Give back all of the data unchanged. Keep every word as it is.

BEGIN Information shown

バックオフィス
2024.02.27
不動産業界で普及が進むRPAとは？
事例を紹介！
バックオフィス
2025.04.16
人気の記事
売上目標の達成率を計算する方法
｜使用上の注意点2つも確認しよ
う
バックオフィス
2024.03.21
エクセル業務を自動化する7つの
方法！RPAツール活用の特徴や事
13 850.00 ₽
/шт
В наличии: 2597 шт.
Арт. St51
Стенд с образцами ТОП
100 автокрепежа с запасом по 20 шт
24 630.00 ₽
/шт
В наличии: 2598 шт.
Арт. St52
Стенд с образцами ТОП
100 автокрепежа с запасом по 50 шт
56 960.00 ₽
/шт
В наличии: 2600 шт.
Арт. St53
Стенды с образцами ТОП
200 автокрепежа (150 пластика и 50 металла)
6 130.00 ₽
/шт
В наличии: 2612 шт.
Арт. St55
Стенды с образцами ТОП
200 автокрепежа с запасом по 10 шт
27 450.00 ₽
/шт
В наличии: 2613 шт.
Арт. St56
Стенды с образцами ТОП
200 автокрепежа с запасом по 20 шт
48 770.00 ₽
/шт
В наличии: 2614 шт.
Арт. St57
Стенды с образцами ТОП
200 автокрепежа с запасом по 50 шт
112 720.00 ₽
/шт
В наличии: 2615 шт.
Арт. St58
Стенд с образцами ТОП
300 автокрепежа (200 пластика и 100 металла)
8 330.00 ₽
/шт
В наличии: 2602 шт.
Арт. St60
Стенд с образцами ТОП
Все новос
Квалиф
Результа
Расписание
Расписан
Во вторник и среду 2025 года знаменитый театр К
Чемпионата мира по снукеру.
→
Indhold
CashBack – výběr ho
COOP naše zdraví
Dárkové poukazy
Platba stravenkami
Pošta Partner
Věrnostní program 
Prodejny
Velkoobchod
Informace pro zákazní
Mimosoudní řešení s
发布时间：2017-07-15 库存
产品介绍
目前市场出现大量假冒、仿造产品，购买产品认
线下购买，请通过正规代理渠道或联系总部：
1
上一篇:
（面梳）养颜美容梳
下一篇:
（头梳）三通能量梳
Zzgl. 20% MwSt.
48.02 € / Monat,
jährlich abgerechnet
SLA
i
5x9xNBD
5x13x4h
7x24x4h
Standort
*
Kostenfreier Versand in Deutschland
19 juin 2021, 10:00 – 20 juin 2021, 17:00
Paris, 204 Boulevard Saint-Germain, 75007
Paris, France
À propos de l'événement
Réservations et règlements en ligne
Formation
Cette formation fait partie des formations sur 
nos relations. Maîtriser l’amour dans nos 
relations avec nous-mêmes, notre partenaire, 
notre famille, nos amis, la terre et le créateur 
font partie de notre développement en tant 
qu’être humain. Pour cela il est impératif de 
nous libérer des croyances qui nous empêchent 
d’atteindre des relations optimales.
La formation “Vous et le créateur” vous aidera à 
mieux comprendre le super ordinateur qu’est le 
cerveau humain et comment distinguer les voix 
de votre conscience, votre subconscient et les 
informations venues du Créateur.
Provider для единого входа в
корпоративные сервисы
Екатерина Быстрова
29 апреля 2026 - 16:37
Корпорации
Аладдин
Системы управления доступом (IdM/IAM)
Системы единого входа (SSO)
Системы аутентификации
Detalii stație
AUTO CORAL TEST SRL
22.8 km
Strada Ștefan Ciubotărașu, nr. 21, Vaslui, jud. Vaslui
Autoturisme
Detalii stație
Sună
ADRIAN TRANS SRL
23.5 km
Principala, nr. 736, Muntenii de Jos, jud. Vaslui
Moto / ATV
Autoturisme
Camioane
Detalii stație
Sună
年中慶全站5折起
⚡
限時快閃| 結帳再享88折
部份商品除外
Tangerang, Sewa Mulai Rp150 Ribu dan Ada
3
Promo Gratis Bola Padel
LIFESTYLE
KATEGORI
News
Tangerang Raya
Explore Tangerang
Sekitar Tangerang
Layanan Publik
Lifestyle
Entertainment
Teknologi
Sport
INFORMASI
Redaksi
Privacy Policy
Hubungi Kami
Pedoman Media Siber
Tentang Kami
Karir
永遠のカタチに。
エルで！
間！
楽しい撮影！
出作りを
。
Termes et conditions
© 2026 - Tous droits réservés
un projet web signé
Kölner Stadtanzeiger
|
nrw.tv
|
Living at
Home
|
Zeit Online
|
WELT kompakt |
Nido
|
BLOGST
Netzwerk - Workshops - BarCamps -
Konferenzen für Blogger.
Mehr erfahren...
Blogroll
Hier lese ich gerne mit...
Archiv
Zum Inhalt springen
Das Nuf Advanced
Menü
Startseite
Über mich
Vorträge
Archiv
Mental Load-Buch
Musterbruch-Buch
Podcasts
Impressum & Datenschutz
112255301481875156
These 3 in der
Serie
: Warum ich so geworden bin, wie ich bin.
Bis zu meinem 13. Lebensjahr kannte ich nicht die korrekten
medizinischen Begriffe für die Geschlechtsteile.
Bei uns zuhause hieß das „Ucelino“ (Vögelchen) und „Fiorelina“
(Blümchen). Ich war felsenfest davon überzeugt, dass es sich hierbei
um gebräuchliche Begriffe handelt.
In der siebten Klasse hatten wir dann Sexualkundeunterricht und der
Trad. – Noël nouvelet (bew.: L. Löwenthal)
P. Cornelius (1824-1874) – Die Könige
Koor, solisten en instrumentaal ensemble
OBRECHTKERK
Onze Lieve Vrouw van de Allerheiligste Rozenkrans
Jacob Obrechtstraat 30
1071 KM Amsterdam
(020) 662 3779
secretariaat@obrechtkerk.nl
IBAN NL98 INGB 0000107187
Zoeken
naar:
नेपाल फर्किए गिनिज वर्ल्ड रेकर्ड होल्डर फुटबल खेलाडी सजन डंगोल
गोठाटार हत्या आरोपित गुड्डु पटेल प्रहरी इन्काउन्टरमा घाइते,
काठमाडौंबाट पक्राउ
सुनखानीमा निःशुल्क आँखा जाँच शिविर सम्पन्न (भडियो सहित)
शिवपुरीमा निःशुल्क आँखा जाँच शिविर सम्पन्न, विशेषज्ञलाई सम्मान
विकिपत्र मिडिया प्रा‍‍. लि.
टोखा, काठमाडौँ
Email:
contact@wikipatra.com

END Information shown

Completed exercise:
バックオフィス
2024.02.27
不動産業界で普及が進むRPAとは？
事例を紹介！
バックオフィス
2025.04.16
人気の記事
売上目標の達成率を計算する方法
｜使用上の注意点2つも確認しよ
う
バックオフィス
2024.03.21
エクセル業務を自動化する7つの
方法！RPAツール活用の特徴や事
13 850.00 ₽
/шт
В наличии: 2597 шт.
Арт. St51
Стенд с образцами ТОП
100 автокрепежа с запасом по 20 шт
24 630.00 ₽
/шт
В наличии: 2598 шт.
Арт. St52
Стенд с образцами ТОП
100 автокрепежа с запасом по 50 шт
56 960.00 ₽
/шт
В наличии: 2600 шт.
Арт. St53
Стенды с образцами ТОП
200 автокрепежа (150 пластика и 50 металла)
6 130.00 ₽
/шт
В наличии: 2612 шт.
Арт. St55
Стенды с образцами ТОП
200 автокрепежа с запасом по 10 шт
27 450.00 ₽
/шт
В наличии: 2613 шт.
Арт. St56
Стенды с образцами ТОП
200 автокрепежа с запасом по 20 шт
48 770.00 ₽
/шт
В наличии: 2614 шт.
Арт. St57
Стенды с образцами ТОП
200 автокрепежа с запасом по 50 шт
112 720.00 ₽
/шт
В наличии: 2615 шт.
Арт. St58
Стенд с образцами ТОП
300 автокрепежа (200 пластика и 100 металла)
8 330.00 ₽
/шт
В наличии: 2602 шт.
Арт. St60
Стенд с образцами ТОП
Все новос
Квалиф
Результа
Расписание
Расписан
Во вторник и среду 2025 года знаменитый театр К
Чемпионата мира по снукеру.
→
Indhold
CashBack – výběr ho
COOP naše zdraví
Dárkové poukazy
Platba stravenkami
Pošta Partner
Věrnostní program 
Prodejny
Velkoobchod
Informace pro zákazní
Mimosoudní řešení s
发布时间：2017-07-15 库存
产品介绍
目前市场出现大量假冒、仿造产品，购买产品认
线下购买，请通过正规代理渠道或联系总部：
1
上一篇:
（面梳）养颜美容梳
下一篇:
（头梳）三通能量梳
Zzgl. 20% MwSt.
48.02 € / Monat,
jährlich abgerechnet
SLA
i
5x9xNBD
5x13x4h
7x24x4h
Standort
*
Kostenfreier Versand in Deutschland
19 juin 2021, 10:00 – 20 juin 2021, 17:00
Paris, 204 Boulevard Saint-Germain, 75007
Paris, France
À propos de l'événement
Réservations et règlements en ligne
Formation
Cette formation fait partie des formations sur 
nos relations. Maîtriser l’amour dans nos 
relations avec nous-mêmes, notre partenaire, 
notre famille, nos amis, la terre et le créateur 
font partie de notre développement en tant 
qu’être humain. Pour cela il est impératif de 
nous libérer des croyances qui nous empêchent 
d’atteindre des relations optimales.
La formation “Vous et le créateur” vous aidera à 
mieux comprendre le super ordinateur qu’est le 
cerveau humain et comment distinguer les voix 
de votre conscience, votre subconscient et les 
informations venues du Créateur.
Provider для единого входа в
корпоративные сервисы
Екатерина Быстрова
29 апреля 2026 - 16:37
Корпорации
Аладдин
Системы управления доступом (IdM/IAM)
Системы единого входа (SSO)
Системы аутентификации
Detalii stație
AUTO CORAL TEST SRL
22.8 km
Strada Ștefan Ciubotărașu, nr. 21, Vaslui, jud. Vaslui
Autoturisme
Detalii stație
Sună
ADRIAN TRANS SRL
23.5 km
Principala, nr. 736, Muntenii de Jos, jud. Vaslui
Moto / ATV
Autoturisme
Camioane
Detalii stație
Sună
年中慶全站5折起
⚡
限時快閃| 結帳再享88折
部份商品除外
Tangerang, Sewa Mulai Rp150 Ribu dan Ada
3
Promo Gratis Bola Padel
LIFESTYLE
KATEGORI
News
Tangerang Raya
Explore Tangerang
Sekitar Tangerang
Layanan Publik
Lifestyle
Entertainment
Teknologi
Sport
INFORMASI
Redaksi
Privacy Policy
Hubungi Kami
Pedoman Media Siber
Tentang Kami
Karir
永遠のカタチに。
エルで！
間！
楽しい撮影！
出作りを
。
Termes et conditions
© 2026 - Tous droits réservés
un projet web signé
Kölner Stadtanzeiger
|
nrw.tv
|
Living at
Home
|
Zeit Online
|
WELT kompakt |
Nido
|
BLOGST
Netzwerk - Workshops - BarCamps -
Konferenzen für Blogger.
Mehr erfahren...
Blogroll
Hier lese ich gerne mit...
Archiv
Zum Inhalt springen
Das Nuf Advanced
Menü
Startseite
Über mich
Vorträge
Archiv
Mental Load-Buch
Musterbruch-Buch
Podcasts
Impressum & Datenschutz
112255301481875156
These 3 in der
Serie
: Warum ich so geworden bin, wie ich bin.
Bis zu meinem 13. Lebensjahr kannte ich nicht die korrekten
medizinischen Begriffe für die Geschlechtsteile.
Bei uns zuhause hieß das „Ucelino“ (Vögelchen) und „Fiorelina“
(Blümchen). Ich war felsenfest davon überzeugt, dass es sich hierbei
um gebräuchliche Begriffe handelt.
In der siebten Klasse hatten wir dann Sexualkundeunterricht und der
Trad. – Noël nouvelet (bew.: L. Löwenthal)
P. Cornelius (1824-1874) – Die Könige
Koor, solisten en instrumentaal ensemble
OBRECHTKERK
Onze Lieve Vrouw van de Allerheiligste Rozenkrans
Jacob Obrechtstraat 30
1071 KM Amsterdam
(020) 662 3779
secretariaat@obrechtkerk.nl
IBAN NL98 INGB 0000107187
Zoeken
naar:
नेपाल फर्किए गिनिज वर्ल्ड रेकर्ड होल्डर फुटबल खेलाडी सजन डंगोल
गोठाटार हत्या आरोपित गुड्डु पटेल प्रहरी इन्काउन्टरमा घाइते,
काठमाडौंबाट पक्राउ
सुनखानीमा निःशुल्क आँखा जाँच शिविर सम्पन्न (भडियो सहित)
शिवपुरीमा निःशुल्क आँखा जाँच शिविर सम्पन्न, विशेषज्ञलाई सम्मान
विकिपत्र मिडिया प्रा‍‍. लि.
टोखा, काठमाडौँ
Email:
contact@wikipatra.com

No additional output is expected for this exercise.